Hey Mack, open the gates will ya

0
1442

It happens anytime around 54 minutes past the hour. You ask yourself as you turn the corner, will it be one of the good guys, or will it be that dreaded one in our quaint signal box today? If it is he, will he break his record? So far the longest known period he has kept people on foot or in vehicles waiting at both railway crossings in Rye is 16min 30sec. And, yes, the queue up The Grove and along Deadmans Lane did reach the main road; I’m told the queue on the western side backed up Udimore Road hill 100 yards beyond the Tilling Green turning – and whatever else one says about personal inconvenience, gridlock in Rye isn’t a joke for emergency vehicles.

A bell rings to warn the signal box to close the level crossings for an approaching train – but not it seems to open them again. The good guys watch the CCTV and look out of the window – and open the gates between the two passing trains. The “dreaded one” never seems to raise his head, let alone the gates, even if the second train is 10 minutes late.
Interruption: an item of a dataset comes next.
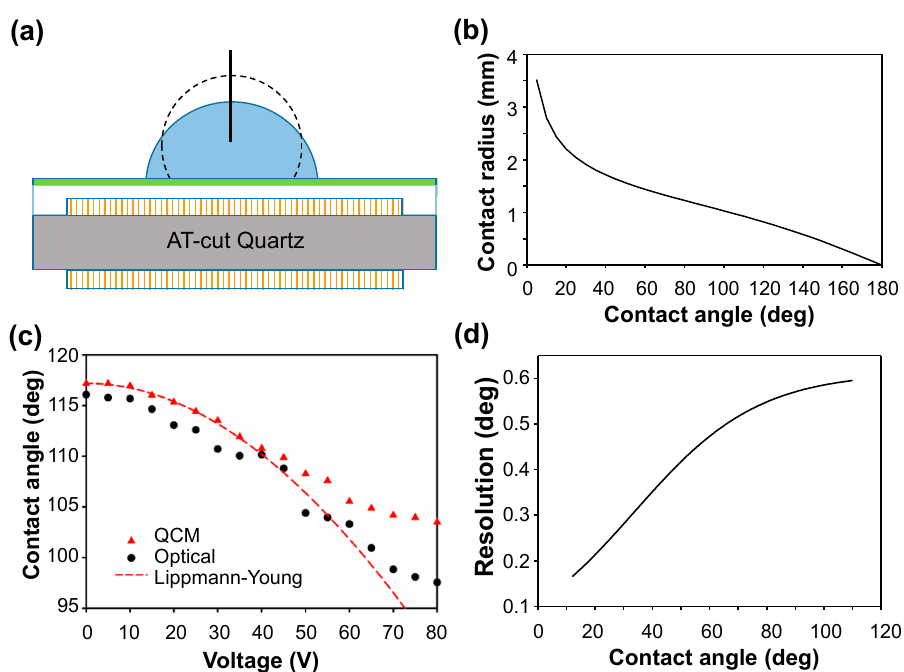
Figure 2. Measurement of the contact angle of a 3- μ L water droplet in air with a QCM. ( a ) Experimental setup. ( b ) Variation of contact radius of a 3- μ L droplet with contact angle. ( c ) Contact angle measured with a QCM and an optical goniometer when voltage 1 kHz AC was applied. ( d ) Variation of QCM resolution with contact angle.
And when the hourly theatre is finished, he sometimes fails to lift the poles until long after the second train has departed, as though to punish our impatience.

When finally released, frustrated traffic leaps through the crossings into Rope Walk or the Station Approach racetrack, threatening any pedestrian caught halfway across the road.

So what is the problem with our signalman? Does he fall asleep? Or is he reading a very absorbing magazine or book?

I confess that once I nearly blew up Tunbridge Wells because I was reading a good novel. I was employed as Water Gas Man in the High Brooms gas works in 1962, and on the night in question I was deep into the Threepenny Novel with Macheath, vivid Polly Peachum and descriptions of the brothel in Tunbridge Alley, even Tonbridge itself in the heart of hop country.

As Water Gas Man I used to work 12 hours on a two-hour cycle to coincide with the stoking of the coal and coke in the retort house where, 12 times a day, like a scene from Dante’s Inferno, the red and white hot ash was dragged out with long irons into an explosion of water and steam as it fell and, over the cataclysm, the cries of the foreman coordinated his teams.

But that night the foreman failed to notice that, my head buried with Brecht, I hadn’t reported to him for four hours. My job was to operate a dozen beautiful steam-engine pumps buried in the basement of every building to clear the accumulating tar from the gas pipes. By the time I did finally make my check, the tar was blocking all but one of the supply lines to the gasometer, every gauge bouncing in the red and Royal Tun Wells trembling on the very brink of disaster.

Back in the queues of cars, vans and lorries, tension mounts. Will suppressed rage burst as drivers wait at the level-crossing gates? Will he open, won’t he open? Will the patient in the ambulance die en route? Will the house burn down while the fire engine waits to leave the depot?

Dear oh dear, what is the book he reads? Should we call him Mack the Knife?